Genau. Zähne. Sehr gut. Und wo trägt er die? Noch einmal richtig: in Christian Stückls Inszenierung der Dreigroschenoper im Münchener Volkstheater.
Sehr schön haben sie’s gemacht; da behutsam modernisiert, wo es nicht schadet, dem Abonnementspublikum alle Lieder gegönnt (wenn auch die Ballade der Seeräuber-Jenny um eine Strophe verkürzt war, Mann, Stückl, sowas merkt frau doch als Fan) und der Geschichte ansonsten in einem tollen Tingel-Tangel-Varieté-Freak-Show-Drehbühnenbild mit nur einem ganz kleinen bißchen Einsauen ihren Lauf gelassen.

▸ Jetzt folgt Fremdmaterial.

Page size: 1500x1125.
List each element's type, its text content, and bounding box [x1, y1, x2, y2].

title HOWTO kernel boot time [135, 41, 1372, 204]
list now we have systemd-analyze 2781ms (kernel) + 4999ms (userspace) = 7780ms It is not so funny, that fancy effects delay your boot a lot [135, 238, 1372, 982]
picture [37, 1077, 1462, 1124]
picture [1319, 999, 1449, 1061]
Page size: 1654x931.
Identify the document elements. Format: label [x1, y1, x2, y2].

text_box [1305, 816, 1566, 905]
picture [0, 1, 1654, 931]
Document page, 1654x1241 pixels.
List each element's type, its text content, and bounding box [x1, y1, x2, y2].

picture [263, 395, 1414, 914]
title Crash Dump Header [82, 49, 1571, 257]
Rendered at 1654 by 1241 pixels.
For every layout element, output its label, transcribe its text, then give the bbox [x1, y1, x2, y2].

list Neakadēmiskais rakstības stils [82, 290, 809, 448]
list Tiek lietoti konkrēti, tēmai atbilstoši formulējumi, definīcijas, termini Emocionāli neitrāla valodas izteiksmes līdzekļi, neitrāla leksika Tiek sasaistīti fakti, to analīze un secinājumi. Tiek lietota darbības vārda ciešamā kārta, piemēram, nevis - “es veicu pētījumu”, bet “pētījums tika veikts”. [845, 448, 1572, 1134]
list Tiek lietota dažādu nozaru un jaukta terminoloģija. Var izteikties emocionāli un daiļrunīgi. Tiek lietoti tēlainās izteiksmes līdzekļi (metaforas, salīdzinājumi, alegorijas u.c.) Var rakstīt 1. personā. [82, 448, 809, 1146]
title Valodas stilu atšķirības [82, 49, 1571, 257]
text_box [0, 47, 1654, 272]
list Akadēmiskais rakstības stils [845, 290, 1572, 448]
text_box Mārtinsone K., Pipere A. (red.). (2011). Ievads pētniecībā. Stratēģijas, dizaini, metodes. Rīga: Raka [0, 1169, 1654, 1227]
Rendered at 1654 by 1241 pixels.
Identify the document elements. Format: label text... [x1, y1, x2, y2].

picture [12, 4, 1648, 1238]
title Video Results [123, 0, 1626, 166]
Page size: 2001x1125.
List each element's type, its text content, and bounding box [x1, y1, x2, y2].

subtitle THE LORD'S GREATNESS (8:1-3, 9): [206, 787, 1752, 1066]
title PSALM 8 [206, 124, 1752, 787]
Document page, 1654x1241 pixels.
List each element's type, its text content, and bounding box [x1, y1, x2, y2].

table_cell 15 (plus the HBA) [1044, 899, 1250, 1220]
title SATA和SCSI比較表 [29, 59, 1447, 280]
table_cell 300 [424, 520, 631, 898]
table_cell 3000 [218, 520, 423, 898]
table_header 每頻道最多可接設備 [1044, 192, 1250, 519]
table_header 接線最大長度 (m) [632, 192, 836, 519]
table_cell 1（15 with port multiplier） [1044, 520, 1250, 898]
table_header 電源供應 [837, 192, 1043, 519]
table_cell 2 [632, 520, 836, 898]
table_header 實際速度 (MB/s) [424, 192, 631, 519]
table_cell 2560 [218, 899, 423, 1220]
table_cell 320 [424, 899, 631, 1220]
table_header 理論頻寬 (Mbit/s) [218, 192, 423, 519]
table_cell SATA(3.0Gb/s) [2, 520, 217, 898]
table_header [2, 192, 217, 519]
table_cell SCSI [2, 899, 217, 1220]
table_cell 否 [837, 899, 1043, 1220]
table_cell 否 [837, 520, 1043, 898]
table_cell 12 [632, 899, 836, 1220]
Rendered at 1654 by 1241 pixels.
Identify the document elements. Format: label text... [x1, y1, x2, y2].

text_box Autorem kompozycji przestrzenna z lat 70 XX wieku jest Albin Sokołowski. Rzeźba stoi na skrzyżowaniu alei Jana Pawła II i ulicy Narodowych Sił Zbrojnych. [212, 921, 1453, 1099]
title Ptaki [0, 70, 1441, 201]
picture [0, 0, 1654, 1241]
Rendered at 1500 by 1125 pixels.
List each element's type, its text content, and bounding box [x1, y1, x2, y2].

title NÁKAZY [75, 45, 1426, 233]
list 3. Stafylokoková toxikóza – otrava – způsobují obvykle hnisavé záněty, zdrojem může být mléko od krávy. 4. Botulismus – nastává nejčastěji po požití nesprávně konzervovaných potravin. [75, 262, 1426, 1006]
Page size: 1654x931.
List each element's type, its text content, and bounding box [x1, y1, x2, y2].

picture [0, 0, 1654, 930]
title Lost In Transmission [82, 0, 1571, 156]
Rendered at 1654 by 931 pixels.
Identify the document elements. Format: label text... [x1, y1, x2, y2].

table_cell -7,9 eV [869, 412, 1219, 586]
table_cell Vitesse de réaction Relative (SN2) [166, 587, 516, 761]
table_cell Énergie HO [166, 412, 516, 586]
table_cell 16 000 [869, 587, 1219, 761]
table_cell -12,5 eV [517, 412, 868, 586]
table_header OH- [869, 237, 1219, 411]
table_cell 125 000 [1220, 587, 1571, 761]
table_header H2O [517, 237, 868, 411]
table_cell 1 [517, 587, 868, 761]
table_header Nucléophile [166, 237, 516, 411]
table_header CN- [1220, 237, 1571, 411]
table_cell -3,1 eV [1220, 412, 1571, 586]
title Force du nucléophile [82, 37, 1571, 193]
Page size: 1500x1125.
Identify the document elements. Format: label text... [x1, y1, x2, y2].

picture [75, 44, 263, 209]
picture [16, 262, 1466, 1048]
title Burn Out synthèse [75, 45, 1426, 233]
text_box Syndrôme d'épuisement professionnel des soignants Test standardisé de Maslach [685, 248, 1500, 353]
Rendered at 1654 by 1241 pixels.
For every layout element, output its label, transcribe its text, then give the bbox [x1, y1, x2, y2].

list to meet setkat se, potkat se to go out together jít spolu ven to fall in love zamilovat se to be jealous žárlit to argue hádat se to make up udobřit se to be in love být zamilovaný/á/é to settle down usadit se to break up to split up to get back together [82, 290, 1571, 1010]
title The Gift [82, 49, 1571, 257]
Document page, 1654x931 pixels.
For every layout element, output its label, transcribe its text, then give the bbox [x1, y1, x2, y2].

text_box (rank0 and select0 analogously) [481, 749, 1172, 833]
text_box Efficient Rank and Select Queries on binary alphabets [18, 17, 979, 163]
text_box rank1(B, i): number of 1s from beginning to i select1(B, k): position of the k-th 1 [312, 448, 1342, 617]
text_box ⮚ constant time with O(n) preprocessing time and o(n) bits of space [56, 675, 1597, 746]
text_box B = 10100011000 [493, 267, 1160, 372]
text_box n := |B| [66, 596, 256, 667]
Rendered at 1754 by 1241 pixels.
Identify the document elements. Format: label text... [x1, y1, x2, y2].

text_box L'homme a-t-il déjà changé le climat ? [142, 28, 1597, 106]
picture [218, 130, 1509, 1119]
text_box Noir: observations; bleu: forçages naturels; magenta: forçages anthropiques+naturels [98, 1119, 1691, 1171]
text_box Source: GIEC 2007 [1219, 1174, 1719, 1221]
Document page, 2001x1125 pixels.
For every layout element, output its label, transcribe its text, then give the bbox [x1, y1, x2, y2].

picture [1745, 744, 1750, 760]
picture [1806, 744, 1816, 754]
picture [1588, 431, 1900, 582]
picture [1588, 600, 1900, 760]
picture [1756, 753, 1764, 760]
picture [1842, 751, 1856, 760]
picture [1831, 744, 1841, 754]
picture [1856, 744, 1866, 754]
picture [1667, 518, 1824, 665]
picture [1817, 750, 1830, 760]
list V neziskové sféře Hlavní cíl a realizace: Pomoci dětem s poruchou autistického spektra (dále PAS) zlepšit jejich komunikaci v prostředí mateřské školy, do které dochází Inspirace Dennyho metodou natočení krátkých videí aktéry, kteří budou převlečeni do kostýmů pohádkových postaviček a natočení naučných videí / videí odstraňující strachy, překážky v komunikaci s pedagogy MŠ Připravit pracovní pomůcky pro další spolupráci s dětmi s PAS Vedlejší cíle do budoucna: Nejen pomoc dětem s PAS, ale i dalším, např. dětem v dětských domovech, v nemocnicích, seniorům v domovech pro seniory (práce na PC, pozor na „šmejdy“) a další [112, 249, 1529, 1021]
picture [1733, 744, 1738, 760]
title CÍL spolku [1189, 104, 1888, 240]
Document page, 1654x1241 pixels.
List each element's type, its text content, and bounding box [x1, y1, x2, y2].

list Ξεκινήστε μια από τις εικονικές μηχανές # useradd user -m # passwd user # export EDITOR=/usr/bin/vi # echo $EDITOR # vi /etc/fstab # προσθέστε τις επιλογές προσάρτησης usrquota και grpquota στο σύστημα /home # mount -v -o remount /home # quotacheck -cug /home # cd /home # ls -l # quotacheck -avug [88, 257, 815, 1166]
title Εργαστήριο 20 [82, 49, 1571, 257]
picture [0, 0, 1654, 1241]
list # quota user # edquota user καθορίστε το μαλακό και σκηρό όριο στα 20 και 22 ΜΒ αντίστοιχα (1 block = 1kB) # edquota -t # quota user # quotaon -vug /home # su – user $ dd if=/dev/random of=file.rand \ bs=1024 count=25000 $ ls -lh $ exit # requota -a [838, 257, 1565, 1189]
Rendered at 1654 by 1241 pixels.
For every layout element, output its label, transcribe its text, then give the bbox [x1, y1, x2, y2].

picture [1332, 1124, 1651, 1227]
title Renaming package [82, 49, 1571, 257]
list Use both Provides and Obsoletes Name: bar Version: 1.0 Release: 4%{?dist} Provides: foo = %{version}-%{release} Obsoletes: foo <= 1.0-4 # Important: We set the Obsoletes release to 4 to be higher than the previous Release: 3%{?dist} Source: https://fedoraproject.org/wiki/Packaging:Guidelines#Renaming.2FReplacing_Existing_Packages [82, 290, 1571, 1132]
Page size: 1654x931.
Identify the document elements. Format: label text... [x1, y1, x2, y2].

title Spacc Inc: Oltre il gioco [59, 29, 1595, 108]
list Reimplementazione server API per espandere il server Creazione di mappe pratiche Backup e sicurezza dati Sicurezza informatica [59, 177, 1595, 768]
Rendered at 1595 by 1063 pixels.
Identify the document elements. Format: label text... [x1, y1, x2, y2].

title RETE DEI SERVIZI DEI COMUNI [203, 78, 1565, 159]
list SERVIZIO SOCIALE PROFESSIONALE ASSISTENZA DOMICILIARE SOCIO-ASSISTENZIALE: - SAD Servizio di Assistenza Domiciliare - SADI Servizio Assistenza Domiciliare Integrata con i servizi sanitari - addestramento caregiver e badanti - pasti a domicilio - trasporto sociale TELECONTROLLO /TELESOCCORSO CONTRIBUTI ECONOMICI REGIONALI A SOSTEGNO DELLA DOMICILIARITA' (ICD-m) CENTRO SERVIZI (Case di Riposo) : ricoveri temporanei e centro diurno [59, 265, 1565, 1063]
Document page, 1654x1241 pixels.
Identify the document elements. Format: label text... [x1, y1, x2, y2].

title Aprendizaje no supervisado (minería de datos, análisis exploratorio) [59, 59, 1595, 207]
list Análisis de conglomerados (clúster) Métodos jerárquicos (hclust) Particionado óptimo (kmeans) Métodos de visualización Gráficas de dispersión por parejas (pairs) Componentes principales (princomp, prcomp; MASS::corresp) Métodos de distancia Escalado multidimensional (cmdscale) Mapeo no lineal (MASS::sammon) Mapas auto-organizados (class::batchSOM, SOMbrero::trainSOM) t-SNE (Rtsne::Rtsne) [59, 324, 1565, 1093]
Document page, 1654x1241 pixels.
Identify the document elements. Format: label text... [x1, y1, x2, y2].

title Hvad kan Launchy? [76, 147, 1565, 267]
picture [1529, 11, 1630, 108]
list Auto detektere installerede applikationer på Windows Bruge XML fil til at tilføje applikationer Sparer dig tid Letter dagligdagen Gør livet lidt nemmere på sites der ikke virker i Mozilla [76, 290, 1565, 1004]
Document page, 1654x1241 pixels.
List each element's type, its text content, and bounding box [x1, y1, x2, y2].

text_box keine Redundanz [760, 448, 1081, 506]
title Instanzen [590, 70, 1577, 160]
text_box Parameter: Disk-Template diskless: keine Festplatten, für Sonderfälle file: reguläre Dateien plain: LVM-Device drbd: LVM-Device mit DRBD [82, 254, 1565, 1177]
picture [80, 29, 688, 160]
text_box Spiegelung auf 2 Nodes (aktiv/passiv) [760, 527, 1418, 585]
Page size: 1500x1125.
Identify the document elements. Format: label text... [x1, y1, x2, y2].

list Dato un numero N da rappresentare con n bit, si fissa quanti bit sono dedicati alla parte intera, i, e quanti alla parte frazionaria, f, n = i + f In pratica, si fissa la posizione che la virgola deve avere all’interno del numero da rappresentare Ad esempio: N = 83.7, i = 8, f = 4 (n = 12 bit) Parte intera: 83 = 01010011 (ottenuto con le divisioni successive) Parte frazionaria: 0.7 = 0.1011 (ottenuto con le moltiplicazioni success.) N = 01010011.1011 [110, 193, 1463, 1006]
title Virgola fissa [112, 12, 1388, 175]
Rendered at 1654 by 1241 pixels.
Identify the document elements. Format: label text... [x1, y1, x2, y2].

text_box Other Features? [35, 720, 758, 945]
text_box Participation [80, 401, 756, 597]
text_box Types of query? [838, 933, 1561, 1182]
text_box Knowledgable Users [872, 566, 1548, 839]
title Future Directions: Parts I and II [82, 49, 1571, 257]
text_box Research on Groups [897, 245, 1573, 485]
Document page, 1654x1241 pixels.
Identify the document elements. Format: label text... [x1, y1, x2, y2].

Magdalena Wiedenhofers Polly war herausragend, eine unglaublich gute Schauspielerin mit einer Stimme, vor der man noch einmal extra niederknien möchte. Ganz wurscht, ob in den herausfordernden Gesangseinlagen oder beim Gurren, Quäken, Murren, Schmollen – die hats drauf und mir viel Freude gemacht. Sehr viel. Frederic Linkemanns Peachum ist eine Kreuzung zwischen dem herzzereißenden Schmierentheaterdirektor Emanuel Striese und einem schmierigen Jahrmarkttinkturentandler (von führenden Ärzten angerührt, gut gegen Haarausfall, Zipperlein, Zahnschmerz und Potenzverlust, alles in einer Flasche und für nur eine Reichsmark), darf im eineinhalb Nummern zu kleinen schmuddligroten Samtanzug eine ganz wunderbar häßliche Behaarter-Schmerbauch-Prothese ins Publikum strecken und ist wie von Brecht geschrieben, ein ganz großer Philosoph und ein sehr guter Schauspieler, der außerdem schön singen kann. Pascal Fliggs Macheath kommt daher, wie in einer Mafiafamiglia zum Lieblingssohn herangezogen; er ist auch gut, aber bei dem sprang bei mir der Funke nicht über; ich hätte lieber gesehen, wie Justin Mühlenhardt (Münzmatthias) sich in der Rolle schlägt – als Mackie-Messer-Azubi und -Moritatensänger war er nämlich klasse. Und wo wir gerade bei den Schurken sind, Leon Pfannenmüllers Hakenfingerjakob war ein ganz ganz feiner. Soweit zum Lob. Halt! Einen, nein zwei, hab ich noch. Thomas Kylaus quietschender Pastor Kimball war zum Totlachen und Pascal Riedels (ist der vielleicht hübsch!) Bettler-im-Training und Speichellecker-in-spe Filch ein Genuß. Fast vergessen: die “Alien Combo” in gelb-roten Tressenmänteln mochte ich auch (für den Orchestergraben waren die ersten drei Stuhlreihen entfernt worden)
Nun zum Tadel: Schade, dass Lucy (Kristina Paul) keine Singstimme hat, im Duell-Duett mit Polly war sie ganz und gar verloren und die Rolle gäbe auch mehr her, als sie spielen durfte – wobei die Nummer “Sich langsam, ganz langsam mit dem Rücken zu Gaffern im viel zu kurzen weißen Kleidchen aufrichten”, die hatte sie drauf. Ganz und gar fehlbesetzt war mit Ursula Burkhart die ohnehin etwas undankbare Rolle der Mrs. Peachum; nur Desparate Housewife auf Ersatzdrogen im zu engen und kurzen, aber dafür farblich unkleidsamen Hauskasack trägt nicht über drei Stunden. Auch Xenia Tilings Spelunkenjenny kam nicht zum Fliegen, also entweder sind dem Herrn Stückl für die Damen die Ideen ausgegangen, oder er mag sie nicht.
Wurscht. Die Dreigroschenoper steht schon 2011 auf dem Spielplan und wird in unregelmäßigen Abständen aufgeführt – wer mal wieder Lust drauf oder sie noch nie gesehen hat, gehe hin und freue sich dran.